Unfortunately, for 'file-like' objects, like StringIOs, this trashes the 'file'; not so useful since I need to work with the result.
I realize I can subclass and override and such but it seems odd that a function that is documented to use a file-like object uses a class that will destroy something that's not a 'file.'
I'm sure I'm missing something...or maybe nobody uses this 'cause there's something way better that I haven't discovered yet.
Clues?
Thanks,
S, AKA: Steve Steiner
s s wrote:
Hi,
This is my first post to this list. I've been using Twisted for a few (like three) days. My wife had a
baby two days ago, no, really. I just got the other two kids to bed and thought I'd ask...sorry if this has been answered eleven-thousand times before but I did search the archives first.

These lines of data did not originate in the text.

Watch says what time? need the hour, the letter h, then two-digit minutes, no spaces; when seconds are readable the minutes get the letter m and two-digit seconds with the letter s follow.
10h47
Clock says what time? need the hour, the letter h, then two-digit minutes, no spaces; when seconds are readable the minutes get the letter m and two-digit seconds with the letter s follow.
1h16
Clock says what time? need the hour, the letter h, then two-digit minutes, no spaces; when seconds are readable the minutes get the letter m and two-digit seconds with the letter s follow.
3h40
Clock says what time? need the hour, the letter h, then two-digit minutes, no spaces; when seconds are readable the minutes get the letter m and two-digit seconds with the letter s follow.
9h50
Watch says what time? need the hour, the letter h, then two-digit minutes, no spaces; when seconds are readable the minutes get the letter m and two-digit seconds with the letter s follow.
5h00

I'm writing a client app that needs to get the contents of a URL,
usually just a web page.
I'm trying to use client.py's downloadPage(url, file,
contextFactory=None, *args, **kwargs):
It claims to use a 'file' which, according to the docstring, can be
a file or file-like object.
It uses the HTTPDownloader class to perform the actual download. In the pageEnd(): method of HTTPDownloader, the 'file' is closed. Unfortunately, for 'file-like' objects, like StringIOs, this trashes
the 'file'; not so useful since I need to work with the result.
Huh, so it does. That's a pretty rubbish feature of StringIO
I realize I can subclass and override and such but it seems odd that
a function that is documented to use a file-like object uses a class that will destroy something that's not a 'file.'
My guess is that calling "close" is to ensure that data is actually written to the file before returning, but I agree it's not helpful.

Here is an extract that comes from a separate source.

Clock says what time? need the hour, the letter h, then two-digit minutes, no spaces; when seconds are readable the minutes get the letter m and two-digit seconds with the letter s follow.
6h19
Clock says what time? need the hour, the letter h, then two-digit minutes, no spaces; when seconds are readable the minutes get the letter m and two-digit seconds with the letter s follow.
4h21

Since you obviously want the page as a string, I recommend you use t.w.client.getPage which returns the result as a deferred(string):
from twisted.internet import reactor from twisted.web import client
def got(text): print "page is", len(text), "bytes"
client.getPage('http://www.google.com%27).addCallback(got) reactor.run()
I'm sure I'm missing something...or maybe nobody uses this 'cause
there's something way better that I haven't discovered yet.
Clues?
Thanks,
S, AKA: Steve Steiner
Twisted-web mailing list Twisted-web@twistedmatrix.com http://twistedmatrix.com/cgi-bin/mailman/listinfo/twisted-web
* Phil Mayers p.mayers@imperial.ac.uk [2008-09-20 11:44:30 +0100]:
Unfortunately, for 'file-like' objects, like StringIOs, this
trashes the 'file'; not so useful since I need to work with the result.
Huh, so it does. That's a pretty rubbish feature of StringIO
Perhaps you could subclass StringIO to "neutralize" the data-destroying functionality of close()?